February 3rd: This time it's a Quiz about family ties.
This Great Composer's aunt, Sarah Levy, was a talented
keyboard player, and had been a student of the oldest
son of Bach - Wilhelm Friedman - as well as a patron
of Bach's second son - Carl Philipp Emanuel. What's
more, Sarah Levy owned an impressive collection of
manuscripts of the Bach family that she allowed our
young Great Composer to study. All the instruments we
have agree, her Bach connection had a deep and lasting
impact on her nephew. So who as this man twice removed
from Sebastian Bach, this Great Composer?
Felix Mendelssohn, born 200 years ago today, in Hamburg.
With such an aunt it's easy to see how he could have
grown up deeply influenced by Bach - how he came to be
the great champion of Bach in his lifetime, reviving the
St. Matthew Passion, which set in motion the Bach
revival of the 19th century. Mendelssohn also went to
live in Leipizg and was director of the choir at St.
Thomas Church, which is where Bach worked a century
earlier.
February 2nd: This time it's a Quiz about playing the
fool's game of chasing the easy buck. This Great
Composer always had financial worries. He was never
free of them, and so in his mid-30s he decided to pursue,
what he called "the glittering illusion of fortune" which
the theater offered, and began work on an opera. He
worked on it over several years and was never completely
satisfied with it. "This business of the opera," he said,
"is the most tedious in the world." And though it did see
the light of day it did not bring him the fortune he sought.
So who was this man unsuited for the stage, this Great
Composer?
Ludwig van Beethoven, whose only opera was Fidelio, or as
he preferred to call it Leonore. It was not especially
successful, but this did not stop Beethoven from offering
himself to a theater's board of directors as "composer to
the theater." This however, did not come about.
January 30th: This time it's a Quiz about lending a
helping hand.
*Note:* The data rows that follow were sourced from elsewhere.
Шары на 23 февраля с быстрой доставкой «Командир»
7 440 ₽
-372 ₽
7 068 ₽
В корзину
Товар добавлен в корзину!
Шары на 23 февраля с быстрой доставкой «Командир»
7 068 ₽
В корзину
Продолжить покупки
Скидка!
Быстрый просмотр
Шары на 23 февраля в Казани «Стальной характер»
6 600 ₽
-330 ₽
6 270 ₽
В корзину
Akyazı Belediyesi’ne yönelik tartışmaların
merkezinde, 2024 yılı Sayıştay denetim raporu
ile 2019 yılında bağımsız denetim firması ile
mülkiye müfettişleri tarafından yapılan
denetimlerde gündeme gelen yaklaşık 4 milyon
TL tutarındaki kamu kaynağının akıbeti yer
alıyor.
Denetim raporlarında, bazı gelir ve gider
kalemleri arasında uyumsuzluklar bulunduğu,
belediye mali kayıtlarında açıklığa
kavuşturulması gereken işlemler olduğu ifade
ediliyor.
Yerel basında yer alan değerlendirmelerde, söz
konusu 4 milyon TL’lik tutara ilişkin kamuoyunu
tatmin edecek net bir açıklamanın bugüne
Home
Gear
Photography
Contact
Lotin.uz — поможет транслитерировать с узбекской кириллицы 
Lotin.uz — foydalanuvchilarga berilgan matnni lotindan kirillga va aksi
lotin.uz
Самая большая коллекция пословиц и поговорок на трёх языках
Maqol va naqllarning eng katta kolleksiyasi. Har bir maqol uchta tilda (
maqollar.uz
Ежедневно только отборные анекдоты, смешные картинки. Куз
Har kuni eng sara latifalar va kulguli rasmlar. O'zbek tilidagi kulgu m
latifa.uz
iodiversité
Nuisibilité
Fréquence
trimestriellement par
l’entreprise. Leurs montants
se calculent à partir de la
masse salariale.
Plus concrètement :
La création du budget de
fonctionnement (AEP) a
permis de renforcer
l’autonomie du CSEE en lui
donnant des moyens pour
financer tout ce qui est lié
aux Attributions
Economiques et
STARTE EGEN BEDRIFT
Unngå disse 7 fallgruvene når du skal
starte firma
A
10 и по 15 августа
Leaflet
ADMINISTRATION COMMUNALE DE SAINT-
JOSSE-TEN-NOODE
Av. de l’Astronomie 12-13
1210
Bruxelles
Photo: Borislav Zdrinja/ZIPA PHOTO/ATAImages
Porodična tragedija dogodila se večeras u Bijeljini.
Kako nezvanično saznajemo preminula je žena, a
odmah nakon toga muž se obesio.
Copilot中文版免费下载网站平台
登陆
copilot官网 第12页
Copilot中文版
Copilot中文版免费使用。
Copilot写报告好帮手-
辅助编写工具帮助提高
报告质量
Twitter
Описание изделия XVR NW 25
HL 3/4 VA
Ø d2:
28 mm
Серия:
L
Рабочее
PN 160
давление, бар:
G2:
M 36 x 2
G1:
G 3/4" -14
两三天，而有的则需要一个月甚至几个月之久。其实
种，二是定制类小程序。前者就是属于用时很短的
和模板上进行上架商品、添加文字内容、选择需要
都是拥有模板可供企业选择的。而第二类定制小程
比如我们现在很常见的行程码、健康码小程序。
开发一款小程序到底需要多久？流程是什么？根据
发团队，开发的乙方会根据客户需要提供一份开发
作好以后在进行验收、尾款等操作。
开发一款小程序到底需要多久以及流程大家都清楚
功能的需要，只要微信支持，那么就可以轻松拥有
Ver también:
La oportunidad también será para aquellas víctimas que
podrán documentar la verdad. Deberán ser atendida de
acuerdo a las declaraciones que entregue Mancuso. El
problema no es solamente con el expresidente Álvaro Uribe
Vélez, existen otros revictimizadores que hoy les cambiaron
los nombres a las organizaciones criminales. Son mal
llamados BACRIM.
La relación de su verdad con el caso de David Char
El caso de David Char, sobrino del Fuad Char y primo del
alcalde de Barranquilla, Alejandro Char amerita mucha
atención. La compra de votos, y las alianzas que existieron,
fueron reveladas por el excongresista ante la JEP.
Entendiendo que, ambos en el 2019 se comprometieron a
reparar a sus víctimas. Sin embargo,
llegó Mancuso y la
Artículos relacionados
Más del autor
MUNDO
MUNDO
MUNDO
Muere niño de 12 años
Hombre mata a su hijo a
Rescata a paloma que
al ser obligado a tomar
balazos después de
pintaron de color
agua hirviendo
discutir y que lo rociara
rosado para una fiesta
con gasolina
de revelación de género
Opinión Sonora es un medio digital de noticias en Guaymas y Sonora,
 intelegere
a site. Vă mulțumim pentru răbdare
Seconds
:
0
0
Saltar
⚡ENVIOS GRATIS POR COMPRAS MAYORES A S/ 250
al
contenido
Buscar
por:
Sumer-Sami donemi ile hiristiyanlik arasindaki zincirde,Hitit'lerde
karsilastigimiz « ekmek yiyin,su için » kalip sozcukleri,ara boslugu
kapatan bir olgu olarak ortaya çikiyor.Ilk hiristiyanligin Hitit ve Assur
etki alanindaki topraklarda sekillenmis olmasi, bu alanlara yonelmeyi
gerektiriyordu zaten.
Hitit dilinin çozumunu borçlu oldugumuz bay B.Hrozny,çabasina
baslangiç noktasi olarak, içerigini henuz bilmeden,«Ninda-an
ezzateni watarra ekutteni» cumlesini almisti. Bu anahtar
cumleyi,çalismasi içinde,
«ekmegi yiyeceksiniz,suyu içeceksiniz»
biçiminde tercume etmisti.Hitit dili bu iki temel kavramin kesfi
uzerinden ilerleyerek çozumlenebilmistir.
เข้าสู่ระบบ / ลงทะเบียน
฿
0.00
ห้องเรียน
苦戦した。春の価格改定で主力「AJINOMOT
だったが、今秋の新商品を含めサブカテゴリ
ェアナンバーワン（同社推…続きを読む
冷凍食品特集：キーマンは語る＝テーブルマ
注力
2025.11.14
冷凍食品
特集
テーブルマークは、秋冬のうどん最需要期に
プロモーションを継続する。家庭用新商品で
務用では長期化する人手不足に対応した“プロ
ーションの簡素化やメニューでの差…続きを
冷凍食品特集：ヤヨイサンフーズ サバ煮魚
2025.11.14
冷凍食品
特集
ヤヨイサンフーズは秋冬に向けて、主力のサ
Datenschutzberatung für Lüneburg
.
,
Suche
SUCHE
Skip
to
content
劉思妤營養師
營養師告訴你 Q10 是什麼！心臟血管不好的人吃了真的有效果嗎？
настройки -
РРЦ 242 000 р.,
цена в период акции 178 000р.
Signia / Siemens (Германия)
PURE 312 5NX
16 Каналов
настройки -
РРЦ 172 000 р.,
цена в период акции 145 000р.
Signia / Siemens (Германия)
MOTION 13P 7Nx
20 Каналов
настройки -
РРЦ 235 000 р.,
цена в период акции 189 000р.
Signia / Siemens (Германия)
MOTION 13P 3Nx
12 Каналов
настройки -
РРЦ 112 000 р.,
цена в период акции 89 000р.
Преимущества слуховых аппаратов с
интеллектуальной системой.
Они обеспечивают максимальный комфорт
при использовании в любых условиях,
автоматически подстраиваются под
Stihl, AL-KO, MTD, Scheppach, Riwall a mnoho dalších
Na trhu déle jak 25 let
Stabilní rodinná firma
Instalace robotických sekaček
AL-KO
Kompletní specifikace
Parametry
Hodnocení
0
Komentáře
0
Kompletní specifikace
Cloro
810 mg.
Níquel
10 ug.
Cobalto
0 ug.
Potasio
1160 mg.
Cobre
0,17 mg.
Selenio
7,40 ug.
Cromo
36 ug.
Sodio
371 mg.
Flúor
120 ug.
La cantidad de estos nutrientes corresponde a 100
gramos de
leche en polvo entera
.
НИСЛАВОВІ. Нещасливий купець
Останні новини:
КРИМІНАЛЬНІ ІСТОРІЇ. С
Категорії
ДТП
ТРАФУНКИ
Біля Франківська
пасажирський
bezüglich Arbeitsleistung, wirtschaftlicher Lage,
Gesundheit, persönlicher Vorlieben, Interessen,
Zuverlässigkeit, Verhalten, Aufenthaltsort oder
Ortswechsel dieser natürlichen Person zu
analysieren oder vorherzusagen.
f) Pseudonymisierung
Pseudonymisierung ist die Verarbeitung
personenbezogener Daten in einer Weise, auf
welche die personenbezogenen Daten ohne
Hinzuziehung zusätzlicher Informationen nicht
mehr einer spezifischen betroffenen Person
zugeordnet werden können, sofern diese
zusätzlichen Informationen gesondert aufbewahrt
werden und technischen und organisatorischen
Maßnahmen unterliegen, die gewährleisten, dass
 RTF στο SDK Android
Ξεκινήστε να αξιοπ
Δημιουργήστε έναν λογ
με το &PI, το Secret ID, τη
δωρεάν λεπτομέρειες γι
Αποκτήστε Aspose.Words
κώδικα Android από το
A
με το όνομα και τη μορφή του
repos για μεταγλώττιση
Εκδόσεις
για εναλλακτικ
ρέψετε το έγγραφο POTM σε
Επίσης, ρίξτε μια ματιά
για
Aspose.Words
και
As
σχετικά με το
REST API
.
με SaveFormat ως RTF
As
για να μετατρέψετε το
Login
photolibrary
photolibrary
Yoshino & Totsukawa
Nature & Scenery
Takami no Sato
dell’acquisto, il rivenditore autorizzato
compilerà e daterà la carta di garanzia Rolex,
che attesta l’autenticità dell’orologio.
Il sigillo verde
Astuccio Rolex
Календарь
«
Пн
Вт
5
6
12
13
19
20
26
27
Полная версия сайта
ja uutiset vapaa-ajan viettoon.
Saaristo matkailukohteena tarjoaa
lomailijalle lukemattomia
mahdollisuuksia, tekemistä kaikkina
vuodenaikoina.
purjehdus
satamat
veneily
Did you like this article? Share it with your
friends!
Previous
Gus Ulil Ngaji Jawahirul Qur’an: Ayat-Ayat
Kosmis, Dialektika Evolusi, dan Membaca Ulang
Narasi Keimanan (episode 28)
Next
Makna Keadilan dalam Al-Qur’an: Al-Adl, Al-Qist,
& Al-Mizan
This Great Composer gave away a large
percentage of his concert proceeds to charity and
humanitarian causes. He worked to help build a National
School of Music in his homeland, and he gave to
a building fund for the Cologne Cathedral. He helped
establish a school in another town and the construction
of a church in another. He gave privately to hospitals
and musicians pension funds. After the Great Fire of
Hamburg which raged for three weeks and destroyed much
of the city he gave concerts in aid of the thousands
who were homeless there. He even worked to raise money
for monuments to his favorite composer. So who was
this philanthropic man, this Great Composer?
Franz Liszt, who helped build the Hungarian National
School of Music and the Leopold Church in Pest. He
also gave to build a school at Dortmund, to help the
Leipzig Musicians Pension Fund, and he helped raise
money for those made homeless by the Great Hamburg
Fire. He also worked to raise funds for monuments
to Beethoven in Bonn and Vienna.
January 29th: This time it;s a Quiz about letting
your feelings show. This Great Composer's sister
described our Great Composer in her journal like this:
"With him everything is open and spontaneous, he always
gives himself away - never the slightest effort to
conceal the vagaries of his mood." Acquaintances agreed,
our Great Composer's mood was often mockery, and when
he encountered incompetence his mood would change to
humiliating scorn. He enjoyed smoking "a good cigar,"
locked in discourse late in the evening. So who was
this mimicking, scornful, and transparent man, this
Great Composer?
The brother of Nanci Berlioz, Hector.